Feng Shui by Clear Englebert

Feng Shui, Circles & Squares

Feng Shui, Circles & Squares

Chinese-bronze-coins

Chinese coins—round with a square hole, representing heaven (circle) encompassing earth (square). Photo by Plismo, via Wikimedia Commons

The two most basic shapes in feng shui are circles and squares. The circle represents heaven and the square represents earth—that’s why round dining tables are considered to be better than square ones. That’s also why old Chinese coins are round with a square hole in the middle—heaven encompasses earth and is therefore greater than earth.

My husband loves math and I recently got him the book The Joy of Pi by David Slatner, but I was intrigued by its fun format, and I actually started reading it first. What I found supports the feng shui teaching quite nicely. So nicely, in fact, that I’m going to liberally quote from the book.

The Joy of Pi by David Blatner

“It’s not poetic or particularly pleasing to hear, but we humans are basically pattern recognition devices. Our eyes take in the world, but what we really see are intricate patterns of lines and curves and colors and brightness.”

“A raindrop in a pond produces perfect circles of waves that expand indefinitely until cancelled by the friction of the shore or by the perfect circles made by other raindrops. Planets and stars try to form circles and spheres in space, though gravity and spinning forces push and pull their pure mathematical curves into the complex forms that we see in nature.”

“Circles are everywhere in the natural world, and to the peoples of early civilization, the great circles of the moon and the sun looking down on them each day were sources of infinite power and mystery.
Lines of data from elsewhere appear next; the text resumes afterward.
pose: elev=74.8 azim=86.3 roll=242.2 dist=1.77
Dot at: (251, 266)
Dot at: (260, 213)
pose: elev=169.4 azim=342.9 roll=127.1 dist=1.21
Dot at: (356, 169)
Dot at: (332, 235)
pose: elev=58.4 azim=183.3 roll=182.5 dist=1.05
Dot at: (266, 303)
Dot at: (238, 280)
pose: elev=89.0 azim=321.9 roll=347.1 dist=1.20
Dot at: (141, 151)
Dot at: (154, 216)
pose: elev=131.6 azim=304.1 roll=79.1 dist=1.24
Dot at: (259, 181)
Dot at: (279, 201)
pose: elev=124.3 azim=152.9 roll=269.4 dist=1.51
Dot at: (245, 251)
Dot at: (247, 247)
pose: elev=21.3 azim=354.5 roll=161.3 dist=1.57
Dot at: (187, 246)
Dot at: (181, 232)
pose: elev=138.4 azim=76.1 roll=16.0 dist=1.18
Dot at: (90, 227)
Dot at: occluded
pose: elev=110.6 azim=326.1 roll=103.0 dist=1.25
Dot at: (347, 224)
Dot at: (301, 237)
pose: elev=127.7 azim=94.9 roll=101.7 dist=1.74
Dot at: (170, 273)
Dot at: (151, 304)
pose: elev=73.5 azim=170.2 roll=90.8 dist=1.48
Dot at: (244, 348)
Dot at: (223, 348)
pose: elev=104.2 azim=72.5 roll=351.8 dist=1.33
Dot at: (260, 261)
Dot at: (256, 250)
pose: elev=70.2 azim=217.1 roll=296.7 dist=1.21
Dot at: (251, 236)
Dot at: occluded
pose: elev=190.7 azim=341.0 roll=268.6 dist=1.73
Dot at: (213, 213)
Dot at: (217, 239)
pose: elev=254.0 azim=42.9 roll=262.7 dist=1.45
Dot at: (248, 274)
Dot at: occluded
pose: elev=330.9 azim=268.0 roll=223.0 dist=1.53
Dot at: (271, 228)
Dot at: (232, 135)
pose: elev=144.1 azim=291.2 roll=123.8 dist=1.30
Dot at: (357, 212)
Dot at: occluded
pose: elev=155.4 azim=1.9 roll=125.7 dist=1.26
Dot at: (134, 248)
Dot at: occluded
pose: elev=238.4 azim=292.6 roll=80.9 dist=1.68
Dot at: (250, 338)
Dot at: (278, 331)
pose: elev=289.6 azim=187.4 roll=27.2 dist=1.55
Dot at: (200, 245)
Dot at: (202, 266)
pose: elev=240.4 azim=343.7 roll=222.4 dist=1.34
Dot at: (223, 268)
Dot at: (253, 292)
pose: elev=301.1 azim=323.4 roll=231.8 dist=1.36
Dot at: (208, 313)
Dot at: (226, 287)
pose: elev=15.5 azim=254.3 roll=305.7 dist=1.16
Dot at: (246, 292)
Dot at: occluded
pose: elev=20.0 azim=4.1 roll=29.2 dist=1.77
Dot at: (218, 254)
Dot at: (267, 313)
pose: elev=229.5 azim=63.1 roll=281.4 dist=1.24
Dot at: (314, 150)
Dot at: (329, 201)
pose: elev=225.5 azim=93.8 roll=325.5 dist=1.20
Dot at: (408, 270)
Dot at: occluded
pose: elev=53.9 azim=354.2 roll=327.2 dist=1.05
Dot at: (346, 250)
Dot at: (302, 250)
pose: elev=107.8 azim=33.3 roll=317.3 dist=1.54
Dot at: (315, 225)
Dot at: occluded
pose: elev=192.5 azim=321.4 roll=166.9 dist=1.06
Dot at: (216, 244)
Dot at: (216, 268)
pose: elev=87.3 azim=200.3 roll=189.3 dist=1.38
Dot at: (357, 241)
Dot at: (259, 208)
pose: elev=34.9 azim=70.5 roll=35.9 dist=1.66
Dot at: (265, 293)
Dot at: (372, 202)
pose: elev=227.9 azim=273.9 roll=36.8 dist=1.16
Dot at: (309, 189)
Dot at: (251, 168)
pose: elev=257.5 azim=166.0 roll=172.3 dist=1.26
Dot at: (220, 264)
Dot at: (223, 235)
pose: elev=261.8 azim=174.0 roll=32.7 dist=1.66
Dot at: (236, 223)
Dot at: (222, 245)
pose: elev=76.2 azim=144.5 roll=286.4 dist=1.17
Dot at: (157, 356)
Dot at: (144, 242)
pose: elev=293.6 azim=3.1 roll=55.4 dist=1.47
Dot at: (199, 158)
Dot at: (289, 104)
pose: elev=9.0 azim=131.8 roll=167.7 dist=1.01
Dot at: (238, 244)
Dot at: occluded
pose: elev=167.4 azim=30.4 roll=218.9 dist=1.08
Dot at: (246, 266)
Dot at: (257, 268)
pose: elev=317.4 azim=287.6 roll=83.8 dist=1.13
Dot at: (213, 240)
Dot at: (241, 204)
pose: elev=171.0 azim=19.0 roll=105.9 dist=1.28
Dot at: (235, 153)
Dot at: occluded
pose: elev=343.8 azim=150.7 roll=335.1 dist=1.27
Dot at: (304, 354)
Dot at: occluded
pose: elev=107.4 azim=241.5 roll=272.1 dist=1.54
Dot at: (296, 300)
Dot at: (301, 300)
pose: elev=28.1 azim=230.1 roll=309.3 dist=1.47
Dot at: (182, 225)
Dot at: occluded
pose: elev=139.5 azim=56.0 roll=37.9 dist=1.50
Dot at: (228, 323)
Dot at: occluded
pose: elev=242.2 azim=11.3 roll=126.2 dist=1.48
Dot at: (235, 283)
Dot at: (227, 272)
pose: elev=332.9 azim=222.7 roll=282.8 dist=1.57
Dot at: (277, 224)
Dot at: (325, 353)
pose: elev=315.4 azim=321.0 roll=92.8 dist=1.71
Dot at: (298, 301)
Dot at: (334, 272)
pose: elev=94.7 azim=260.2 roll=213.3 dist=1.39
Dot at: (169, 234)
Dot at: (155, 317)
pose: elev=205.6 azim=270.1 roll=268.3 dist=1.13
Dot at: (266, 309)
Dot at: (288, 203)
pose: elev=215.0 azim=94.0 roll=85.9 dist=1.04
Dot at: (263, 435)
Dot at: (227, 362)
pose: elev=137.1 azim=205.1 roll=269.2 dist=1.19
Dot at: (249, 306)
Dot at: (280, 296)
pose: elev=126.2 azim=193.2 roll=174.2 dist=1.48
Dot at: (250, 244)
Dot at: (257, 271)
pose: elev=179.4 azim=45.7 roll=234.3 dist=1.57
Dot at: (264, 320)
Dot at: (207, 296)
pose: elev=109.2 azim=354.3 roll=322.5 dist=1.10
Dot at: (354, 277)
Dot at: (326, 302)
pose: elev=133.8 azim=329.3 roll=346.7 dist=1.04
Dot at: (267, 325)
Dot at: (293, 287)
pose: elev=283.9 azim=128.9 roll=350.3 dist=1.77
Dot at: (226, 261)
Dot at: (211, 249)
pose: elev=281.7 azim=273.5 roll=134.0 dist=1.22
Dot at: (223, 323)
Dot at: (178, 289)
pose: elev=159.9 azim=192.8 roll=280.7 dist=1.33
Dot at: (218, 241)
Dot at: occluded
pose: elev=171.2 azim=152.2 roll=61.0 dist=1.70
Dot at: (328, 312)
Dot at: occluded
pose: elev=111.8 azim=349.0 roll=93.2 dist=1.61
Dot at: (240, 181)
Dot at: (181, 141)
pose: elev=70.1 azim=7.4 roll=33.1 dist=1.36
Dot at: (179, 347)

Even before civilization began, people probably drew circles in the sand with a peg and a rope, building their own infinite forms. The earliest homes and sacred sites, dating back as far as 8000 B.C.E., were circular, owing perhaps to religions based on reverence for the Earth, the mother-goddess.

On the other hand you have a square—exquisitely formed with four equal sides and four equal angles. Since the earliest recorded history, the square has been the opposite, the antithesis, of the circle. Squares are found rarely in nature—perhaps only in the purest of crystalline structures. Where building a circle comes naturally, we have to measure and calculate to create a square. The simplest squares develop from circles: When you draw two perpendicular lines through the center of a circle, their ends form the corners of a square.

Squares have become symbolic of our human ability to measure, to solve, and to partition. Where circles denote the infinite, squares indicate the finite.”

There you have it—science and feng shui in complete agreement. Something to keep in mind when you’re on the hunt for your next table.